Return, word for word, only the lines from the one containing "right hip: (564, 764)" through the last line of the entries.

(Pose landmark coordinates)

____

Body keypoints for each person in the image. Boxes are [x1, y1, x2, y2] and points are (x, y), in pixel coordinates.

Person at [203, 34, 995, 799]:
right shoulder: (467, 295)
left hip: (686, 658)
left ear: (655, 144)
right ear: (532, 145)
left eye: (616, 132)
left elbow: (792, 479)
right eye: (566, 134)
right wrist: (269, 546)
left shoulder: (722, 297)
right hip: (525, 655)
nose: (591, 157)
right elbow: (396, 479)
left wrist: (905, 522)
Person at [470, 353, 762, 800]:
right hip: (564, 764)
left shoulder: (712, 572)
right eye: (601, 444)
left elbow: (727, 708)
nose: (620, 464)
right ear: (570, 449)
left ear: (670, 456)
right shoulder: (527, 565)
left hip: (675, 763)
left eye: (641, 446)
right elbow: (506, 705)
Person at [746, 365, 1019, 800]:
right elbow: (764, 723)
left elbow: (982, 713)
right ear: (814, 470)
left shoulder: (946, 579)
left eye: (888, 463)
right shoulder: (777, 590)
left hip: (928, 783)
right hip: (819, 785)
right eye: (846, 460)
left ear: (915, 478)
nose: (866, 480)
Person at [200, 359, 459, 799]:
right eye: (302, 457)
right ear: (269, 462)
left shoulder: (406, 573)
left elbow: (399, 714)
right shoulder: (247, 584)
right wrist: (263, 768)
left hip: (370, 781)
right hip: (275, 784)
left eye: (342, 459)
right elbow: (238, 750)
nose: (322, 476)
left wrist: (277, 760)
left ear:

____

:: Completed exercise ::
right hip: (564, 764)
left shoulder: (712, 572)
right eye: (601, 444)
left elbow: (727, 708)
nose: (620, 464)
right ear: (570, 449)
left ear: (670, 456)
right shoulder: (527, 565)
left hip: (675, 763)
left eye: (641, 446)
right elbow: (506, 705)
Person at [746, 365, 1019, 800]:
right elbow: (764, 723)
left elbow: (982, 713)
right ear: (814, 470)
left shoulder: (946, 579)
left eye: (888, 463)
right shoulder: (777, 590)
left hip: (928, 783)
right hip: (819, 785)
right eye: (846, 460)
left ear: (915, 478)
nose: (866, 480)
Person at [200, 359, 459, 799]:
right eye: (302, 457)
right ear: (269, 462)
left shoulder: (406, 573)
left elbow: (399, 714)
right shoulder: (247, 584)
right wrist: (263, 768)
left hip: (370, 781)
right hip: (275, 784)
left eye: (342, 459)
right elbow: (238, 750)
nose: (322, 476)
left wrist: (277, 760)
left ear:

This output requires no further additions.